Work request: Read the data, and whenever a line holds the word "hand", report that line.

Images with localized body landmarks:
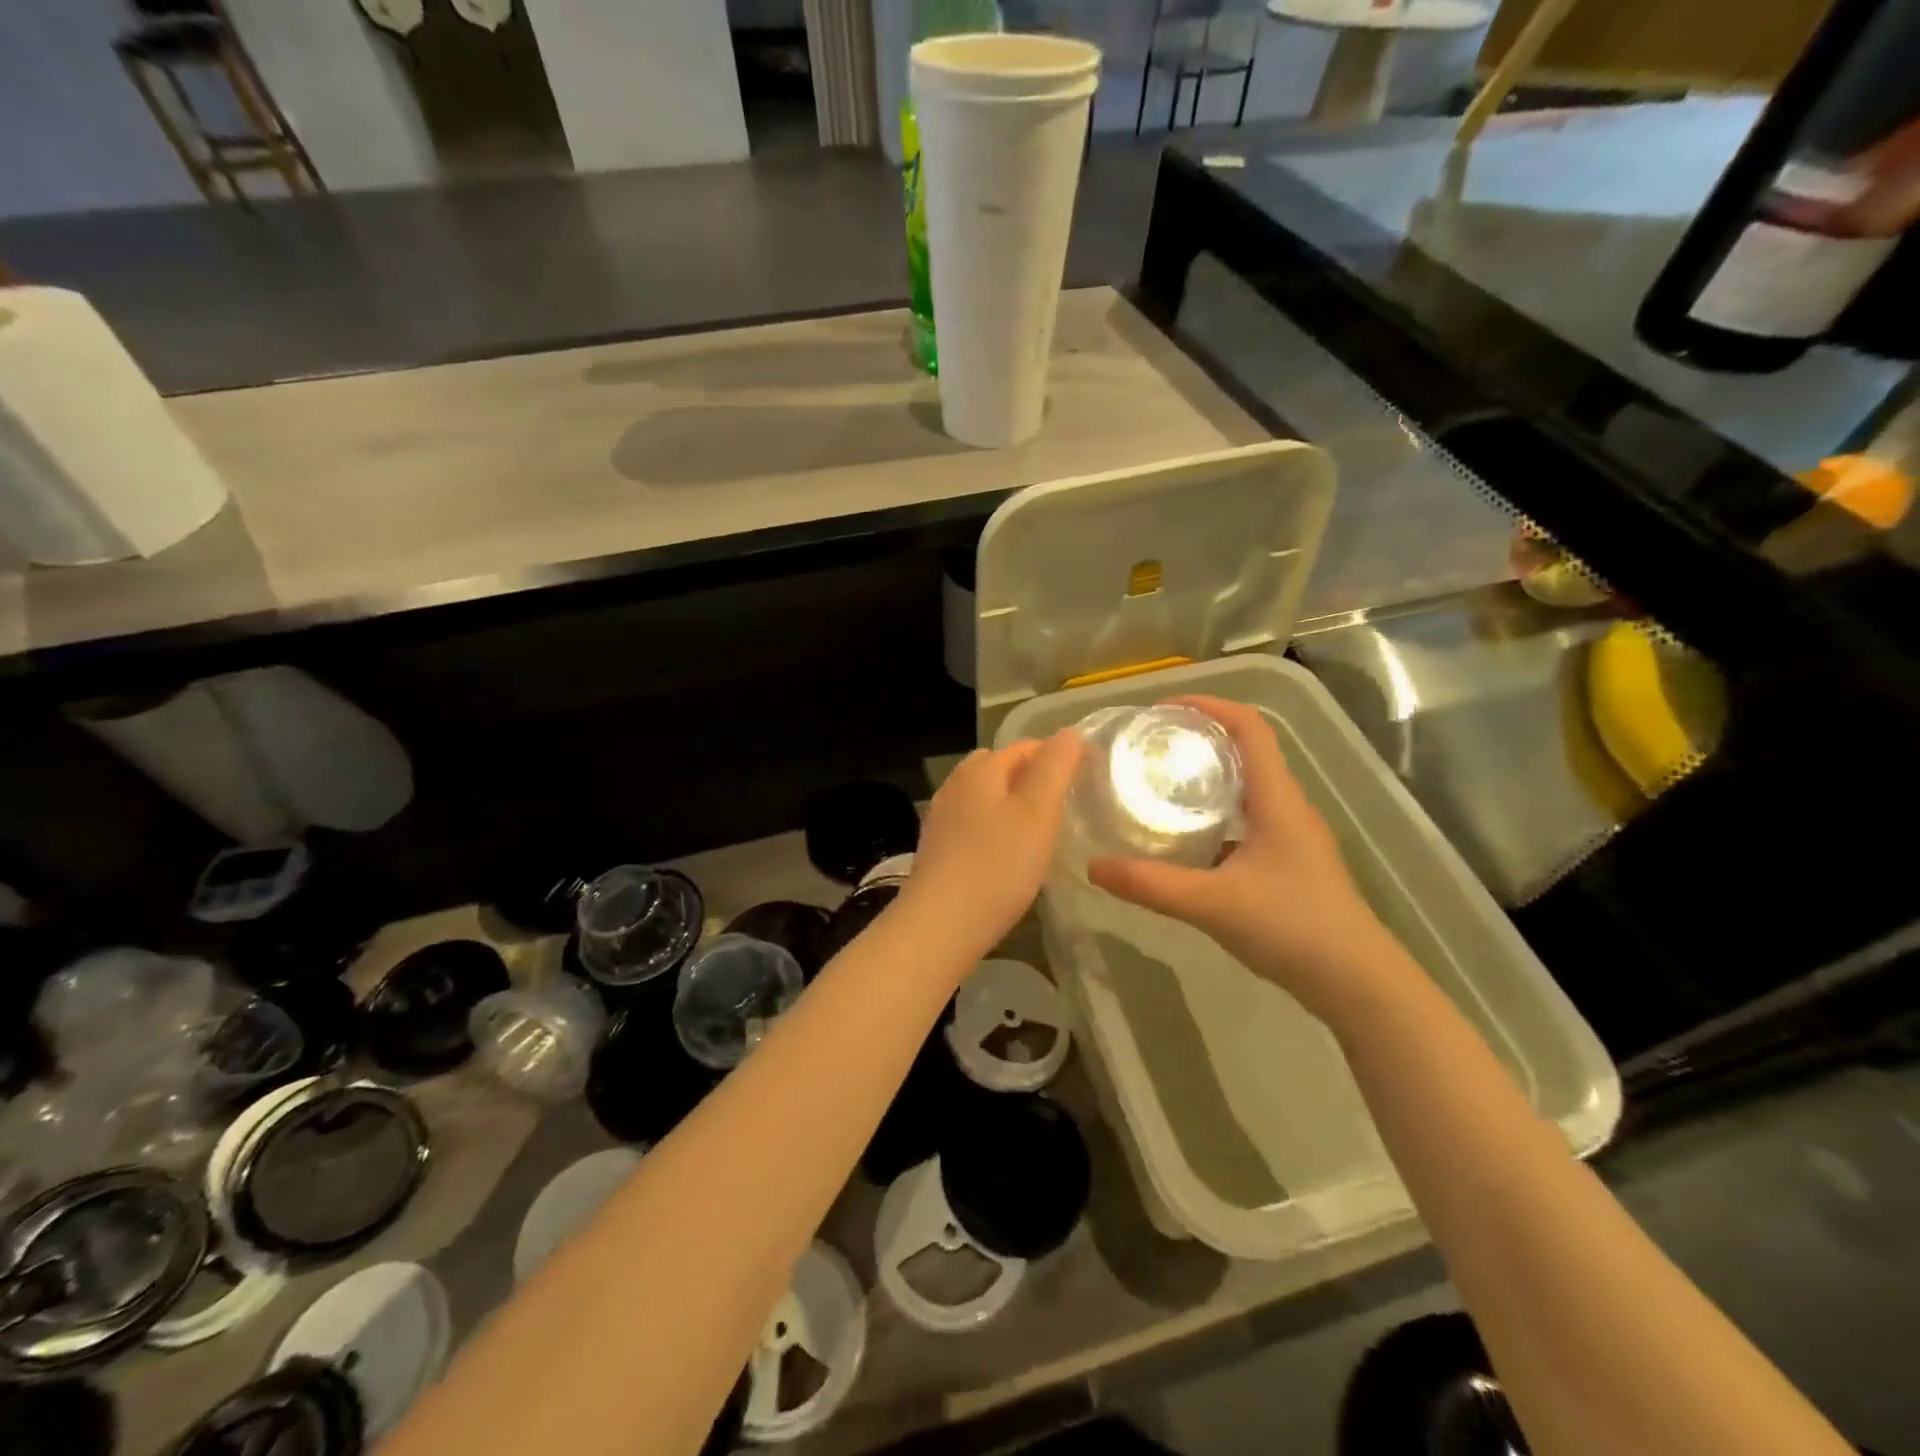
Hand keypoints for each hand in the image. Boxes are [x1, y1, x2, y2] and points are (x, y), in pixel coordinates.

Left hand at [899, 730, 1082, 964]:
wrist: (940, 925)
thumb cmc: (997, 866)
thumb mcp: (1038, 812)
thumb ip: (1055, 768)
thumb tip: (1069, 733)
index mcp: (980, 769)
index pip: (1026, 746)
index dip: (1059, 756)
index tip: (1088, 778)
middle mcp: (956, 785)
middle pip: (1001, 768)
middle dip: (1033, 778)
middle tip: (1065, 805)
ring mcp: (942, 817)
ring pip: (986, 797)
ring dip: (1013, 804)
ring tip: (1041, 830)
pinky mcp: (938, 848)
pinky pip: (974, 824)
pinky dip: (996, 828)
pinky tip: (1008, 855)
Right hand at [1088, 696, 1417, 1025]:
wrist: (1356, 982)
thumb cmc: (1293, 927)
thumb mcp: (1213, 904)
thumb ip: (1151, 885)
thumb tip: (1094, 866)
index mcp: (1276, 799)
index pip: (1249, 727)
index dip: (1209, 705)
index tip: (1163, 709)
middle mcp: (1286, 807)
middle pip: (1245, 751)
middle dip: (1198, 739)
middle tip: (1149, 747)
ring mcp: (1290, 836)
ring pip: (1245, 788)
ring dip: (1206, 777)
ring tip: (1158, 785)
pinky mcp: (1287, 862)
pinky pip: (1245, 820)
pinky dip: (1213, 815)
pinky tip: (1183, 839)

Written response:
Hand keypoints for each hand in the image. Boxes are [x1, y1, x2, y2] and points are (x, y), in pixel coordinates.
Left hand at [899, 730, 1082, 964]:
Right hand at [1088, 696, 1417, 1025]:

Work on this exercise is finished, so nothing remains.